In the small hours of the night, a signal passed electronically from Thames House on the north side of the river to the sister service's headquarters at Vauxhall Bridge Cross on the south side.

The night duty officer chewed his sandwich, sipped his coffee and rang the home number of an assistant director, woke him, smiled grimly at the stuttered response, and thought: You may not be awake now, you old fart, but in fifteen seconds you'll be active as a ten-year-old with a tantrum. He knew all assistant directors had a loathing for the bombshell careering down from a clear blue sky, except that the night skies over London were cloud-laden and spewed rain.

He spoke the name, the history and pedigree of Caleb Hunt.

The dream soaked him in sweat but he could not wake, could not lose it. Sprawled across the front seats of his Mitsubishi, Bart rolled in his sleep and pleaded – pleaded for escape. Not even the thudding blow of his chin against the steering-wheel, jarring him, was enough to break the sleep and the dream.

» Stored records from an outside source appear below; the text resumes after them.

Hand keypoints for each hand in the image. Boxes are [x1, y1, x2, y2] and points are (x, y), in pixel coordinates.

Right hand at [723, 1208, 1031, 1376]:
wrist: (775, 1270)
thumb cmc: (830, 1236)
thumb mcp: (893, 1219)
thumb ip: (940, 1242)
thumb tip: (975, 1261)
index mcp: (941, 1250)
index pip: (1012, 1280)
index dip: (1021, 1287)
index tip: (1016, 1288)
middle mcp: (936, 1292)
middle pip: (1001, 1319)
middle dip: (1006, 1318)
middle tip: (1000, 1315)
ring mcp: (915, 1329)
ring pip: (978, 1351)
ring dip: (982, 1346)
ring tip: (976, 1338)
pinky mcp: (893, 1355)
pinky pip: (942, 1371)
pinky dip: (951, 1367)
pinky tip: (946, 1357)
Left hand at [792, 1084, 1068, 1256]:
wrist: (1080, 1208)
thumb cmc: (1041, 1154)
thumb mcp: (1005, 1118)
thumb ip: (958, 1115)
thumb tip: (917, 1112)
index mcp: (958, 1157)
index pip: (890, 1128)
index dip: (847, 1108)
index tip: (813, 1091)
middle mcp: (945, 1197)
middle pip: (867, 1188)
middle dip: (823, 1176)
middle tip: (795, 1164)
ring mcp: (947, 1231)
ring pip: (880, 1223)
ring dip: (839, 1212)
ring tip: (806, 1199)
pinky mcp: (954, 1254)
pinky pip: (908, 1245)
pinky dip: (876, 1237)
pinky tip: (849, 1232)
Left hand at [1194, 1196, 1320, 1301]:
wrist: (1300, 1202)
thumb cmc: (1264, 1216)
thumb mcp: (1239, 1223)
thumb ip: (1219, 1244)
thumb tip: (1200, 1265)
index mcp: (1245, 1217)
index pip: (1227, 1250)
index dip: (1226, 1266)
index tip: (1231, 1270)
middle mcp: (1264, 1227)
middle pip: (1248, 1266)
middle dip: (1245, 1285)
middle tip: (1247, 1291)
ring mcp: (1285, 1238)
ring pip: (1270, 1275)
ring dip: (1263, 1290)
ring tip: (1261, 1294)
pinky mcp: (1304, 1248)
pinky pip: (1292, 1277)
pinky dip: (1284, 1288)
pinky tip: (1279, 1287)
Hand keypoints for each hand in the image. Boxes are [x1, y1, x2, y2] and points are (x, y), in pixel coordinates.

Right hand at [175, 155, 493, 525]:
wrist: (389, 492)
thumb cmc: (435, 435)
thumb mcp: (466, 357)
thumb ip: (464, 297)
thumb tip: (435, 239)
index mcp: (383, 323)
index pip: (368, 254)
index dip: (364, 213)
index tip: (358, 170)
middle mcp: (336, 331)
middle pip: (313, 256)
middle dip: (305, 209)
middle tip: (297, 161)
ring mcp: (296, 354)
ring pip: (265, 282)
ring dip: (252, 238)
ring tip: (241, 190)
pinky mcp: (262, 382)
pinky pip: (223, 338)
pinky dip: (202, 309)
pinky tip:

Abandoned by his embassy, forgotten by Eddie Wroughton, the doctor of medicine – Samuel Algernon Laker Bartholomew – was lifted down through the back doors of the black van. His bladder was going, his sphincter was loosening. His hands were tied behind his back and just before the back doors had opened they had blindfolded him. But the cloth across his face had slipped and he was aware of fierce sunlight replacing the gloom of the van's interior. He stumbled but the hands held him and he did not fall. Like the waves on the pebbles of Torquay beaches came the murmur of a host of voices. He wore a prison robe, not the Austin Reed slacks that were his usual dress in the consulting room or the shirt from the same brand that his maid starched and ironed, and the robe was pressed against his body by the breeze that carried the voices. No man spoke for him, he had no friend. The heat blistered his face, above and below the headcloth.